_TASK ITEM_
Reproduce the text of every page in the listing below line for line and without alteration. Leave out the pictures.

========================================

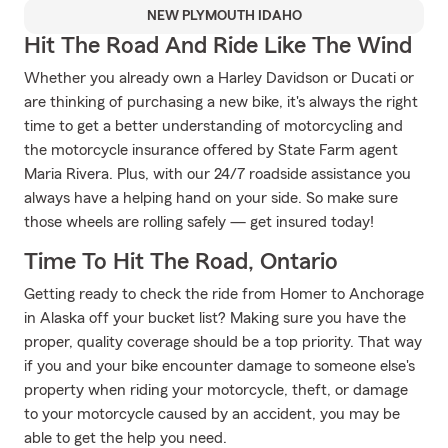
NEW PLYMOUTH IDAHO
Hit The Road And Ride Like The Wind
Whether you already own a Harley Davidson or Ducati or
are thinking of purchasing a new bike, it's always the right
time to get a better understanding of motorcycling and
the motorcycle insurance offered by State Farm agent
Maria Rivera. Plus, with our 24/7 roadside assistance you
always have a helping hand on your side. So make sure
those wheels are rolling safely — get insured today!
Time To Hit The Road, Ontario
Getting ready to check the ride from Homer to Anchorage
in Alaska off your bucket list? Making sure you have the
proper, quality coverage should be a top priority. That way
if you and your bike encounter damage to someone else's
property when riding your motorcycle, theft, or damage
to your motorcycle caused by an accident, you may be
able to get the help you need.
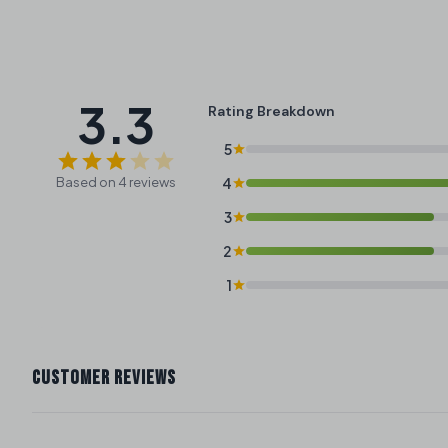
3.3
Rating Breakdown
5
Based on 4 reviews
4
3
2
1
CUSTOMER REVIEWS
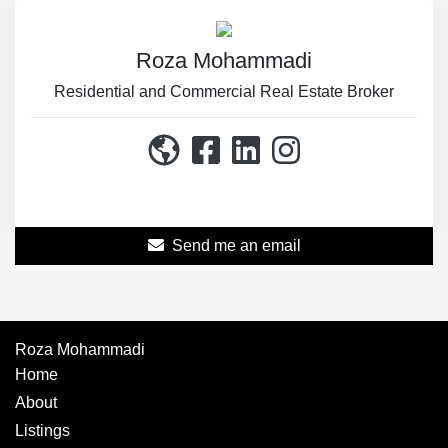
Roza Mohammadi
Residential and Commercial Real Estate Broker
514-867-3114
Send me an email
Roza Mohammadi
Home
About
Listings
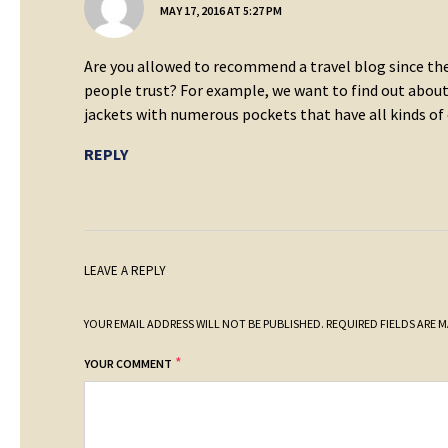
MAY 17, 2016 AT 5:27 PM
Are you allowed to recommend a travel blog since the
people trust? For example, we want to find out about 
jackets with numerous pockets that have all kinds of
REPLY
LEAVE A REPLY
YOUR EMAIL ADDRESS WILL NOT BE PUBLISHED.
REQUIRED FIELDS ARE 
*
YOUR COMMENT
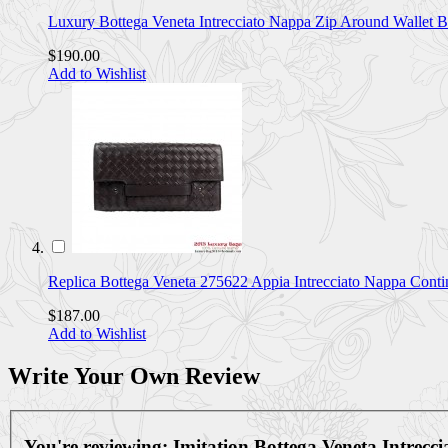
Luxury Bottega Veneta Intrecciato Nappa Zip Around Wall
$190.00
Add to Wishlist
Replica Bottega Veneta 275622 Appia Intrecciato Nappa Co
$187.00
Add to Wishlist
Write Your Own Review
You're reviewing:
Imitation Bottega Veneta Intrec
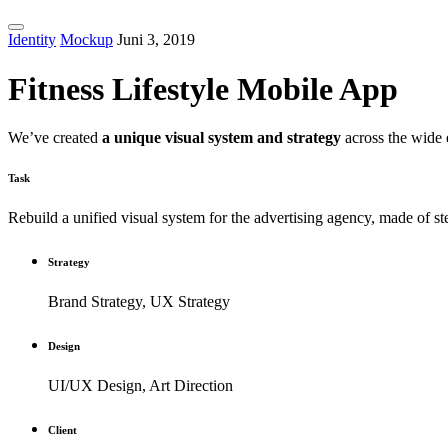
Identity
Mockup
Juni 3, 2019
Fitness Lifestyle Mobile App
We’ve created
a unique visual system and strategy
across the wide 
Task
Rebuild a unified visual system for the advertising agency, made of s
Strategy
Brand Strategy, UX Strategy
Design
UI/UX Design, Art Direction
Client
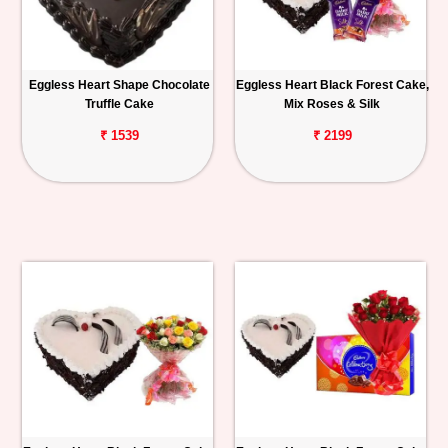
Eggless Heart Shape Chocolate
Eggless Heart Black Forest Cake,
Truffle Cake
Mix Roses & Silk
₹ 1539
₹ 2199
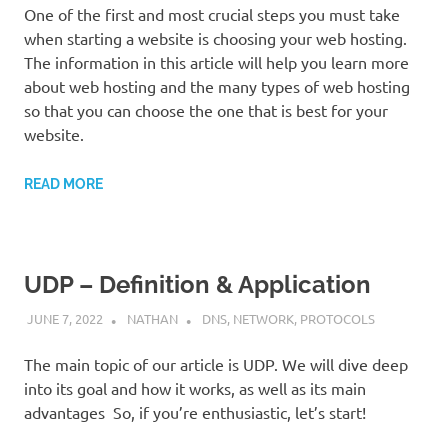
One of the first and most crucial steps you must take
when starting a website is choosing your web hosting.
The information in this article will help you learn more
about web hosting and the many types of web hosting
so that you can choose the one that is best for your
website.
READ MORE
UDP – Definition & Application
JUNE 7, 2022
NATHAN
DNS
,
NETWORK
,
PROTOCOLS
The main topic of our article is UDP. We will dive deep
into its goal and how it works, as well as its main
advantages So, if you’re enthusiastic, let’s start!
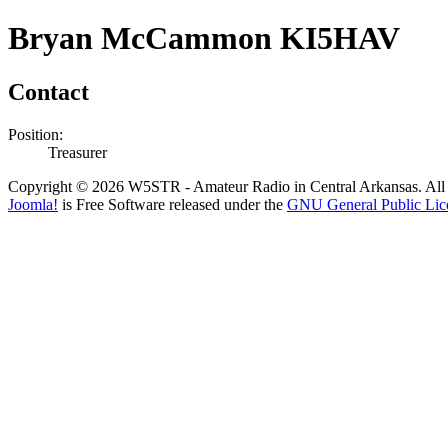
Bryan McCammon KI5HAV
Contact
Position:
Treasurer
Copyright © 2026 W5STR - Amateur Radio in Central Arkansas. All 
Joomla!
is Free Software released under the
GNU General Public Lic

========================================

_RESULT OF THE TASK_
NEW PLYMOUTH IDAHO
Hit The Road And Ride Like The Wind
Whether you already own a Harley Davidson or Ducati or
are thinking of purchasing a new bike, it's always the right
time to get a better understanding of motorcycling and
the motorcycle insurance offered by State Farm agent
Maria Rivera. Plus, with our 24/7 roadside assistance you
always have a helping hand on your side. So make sure
those wheels are rolling safely — get insured today!
Time To Hit The Road, Ontario
Getting ready to check the ride from Homer to Anchorage
in Alaska off your bucket list? Making sure you have the
proper, quality coverage should be a top priority. That way
if you and your bike encounter damage to someone else's
property when riding your motorcycle, theft, or damage
to your motorcycle caused by an accident, you may be
able to get the help you need.
3.3
Rating Breakdown
5
Based on 4 reviews
4
3
2
1
CUSTOMER REVIEWS
Roza Mohammadi
Residential and Commercial Real Estate Broker
514-867-3114
Send me an email
Roza Mohammadi
Home
About
Listings
MAY 17, 2016 AT 5:27 PM
Are you allowed to recommend a travel blog since the
people trust? For example, we want to find out about 
jackets with numerous pockets that have all kinds of
REPLY
LEAVE A REPLY
YOUR EMAIL ADDRESS WILL NOT BE PUBLISHED.
REQUIRED FIELDS ARE 
*
YOUR COMMENT
Luxury Bottega Veneta Intrecciato Nappa Zip Around Wall
$190.00
Add to Wishlist
Replica Bottega Veneta 275622 Appia Intrecciato Nappa Co
$187.00
Add to Wishlist
Write Your Own Review
You're reviewing:
Imitation Bottega Veneta Intrec
Identity
Mockup
Juni 3, 2019
Fitness Lifestyle Mobile App
We’ve created
a unique visual system and strategy
across the wide 
Task
Rebuild a unified visual system for the advertising agency, made of s
Strategy
Brand Strategy, UX Strategy
Design
UI/UX Design, Art Direction
Client
Eggless Heart Shape Chocolate
Eggless Heart Black Forest Cake,
Truffle Cake
Mix Roses & Silk
₹ 1539
₹ 2199
One of the first and most crucial steps you must take
when starting a website is choosing your web hosting.
The information in this article will help you learn more
about web hosting and the many types of web hosting
so that you can choose the one that is best for your
website.
READ MORE
UDP – Definition & Application
JUNE 7, 2022
NATHAN
DNS
,
NETWORK
,
PROTOCOLS
The main topic of our article is UDP. We will dive deep
into its goal and how it works, as well as its main
advantages So, if you’re enthusiastic, let’s start!
Bryan McCammon KI5HAV
Contact
Position:
Treasurer
Copyright © 2026 W5STR - Amateur Radio in Central Arkansas. All 
Joomla!
is Free Software released under the
GNU General Public Lic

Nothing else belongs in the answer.